No further details were provided as to the scope of the review.
The statement appears to acknowledge the tide of criticism focused on PD rights for office-to-residential conversions since the policy was adopted almost six years ago.
Hugh Ellis, policy director at the Town and Country Planning Association, last year described the permitted development right as "the most shameful built environment policy in the post-war period".
Introduced in May 2013, the PD conversions policy was initially intended as a temporary measure to increase the supply of housing but was made permanent three years later.
In November last year, the Local Government Association (LGA) published a survey of its members, which found that nine out of ten councils were concerned about the quality of development taking place under PD rights and six out of ten raised concerns about safety.
The LGA also claimed that the lack of developer contributions under PD rights had meant the loss of 10,500 affordable homes across England over three years.
Last July, analysis by the Bartlett School of Planning at University College London found evidence of a series of unintended consequences arising from the office to residential conversions policy.

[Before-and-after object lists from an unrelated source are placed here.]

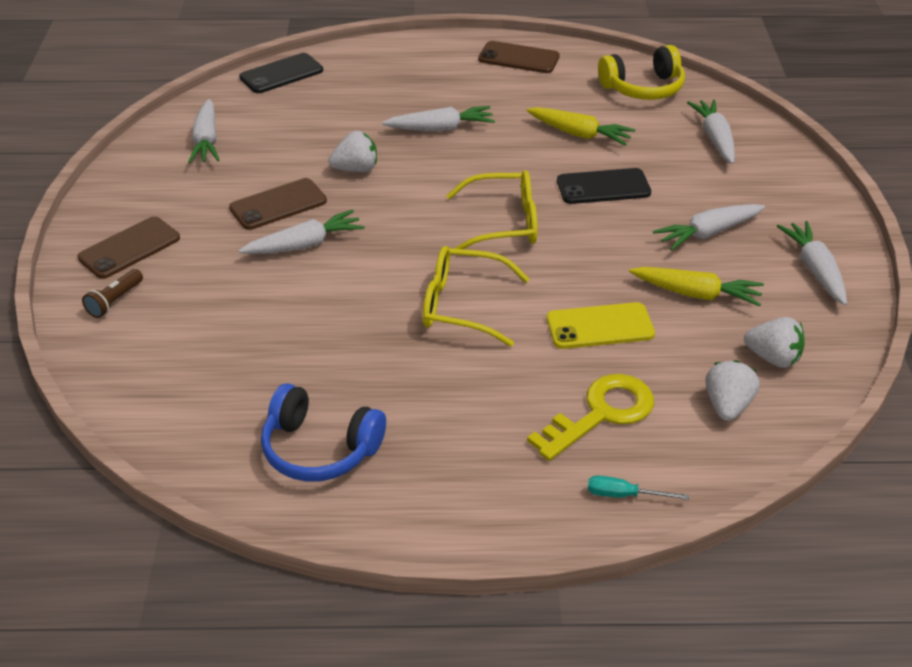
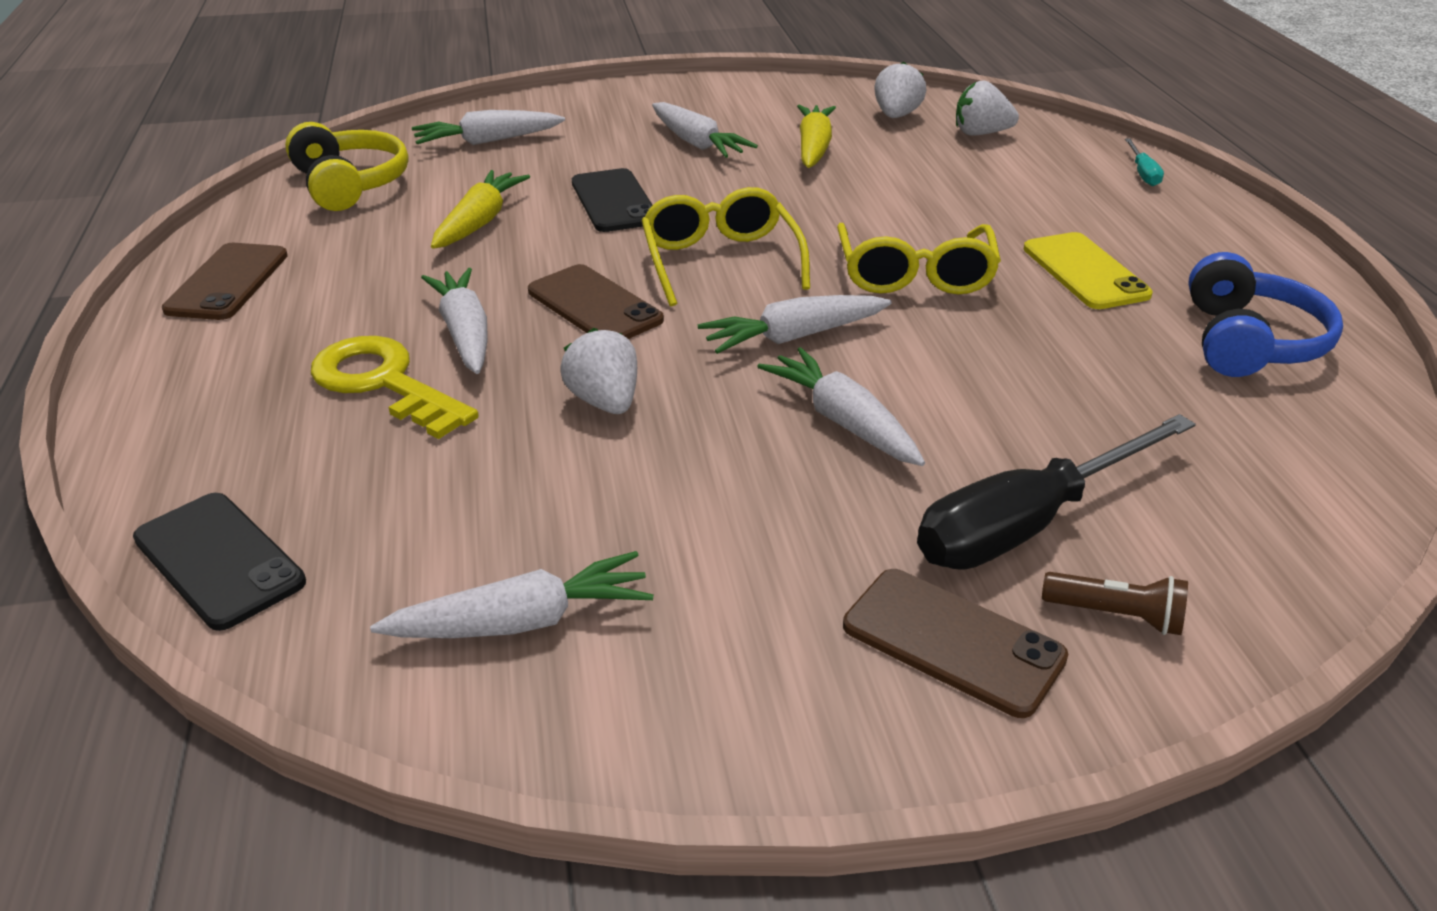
camera: 100 degrees left, 5 degrees down
brown phone [229,178,327,230] -> brown phone moved to [528,264,664,339]
yellow key [527,374,654,461] -> yellow key moved to [311,336,479,439]
yellow phone [547,302,655,349] -> yellow phone moved to [1023,232,1153,309]
white carrot [777,221,847,305] -> white carrot moved to [698,295,892,354]
none -> black screwdriver [917,414,1196,569]

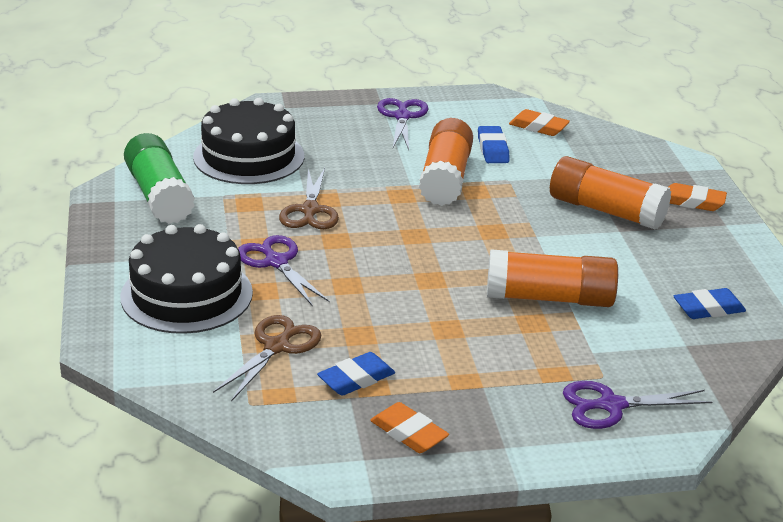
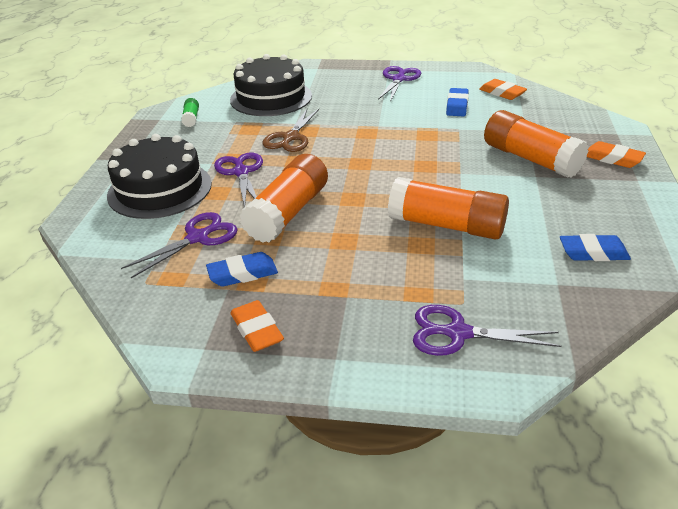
camera: 20 degrees right, 5 degrees up
green glue stick [124,133,195,224] -> green glue stick [181,98,199,127], size x0.45
brown scissors [213,315,322,402] -> purple scissors [121,212,238,278]
orange glue stick [419,118,473,206] -> orange glue stick moved to [240,154,328,243]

The study found just 30 per cent of projects taking place under the permitted development right met national space standards and that councils were unable to effectively monitor adherence to building regulations.
In July 2017, Planning investigated the quality of new homes created under office-to-residential PD rights in Croydon.
Despite this criticism, the government has continued to extend PD rights in recent years. Brokenshire announced yesterday that a series of further rights would be granted, including upwards extensions, high street changes of use, and single-storey extensions.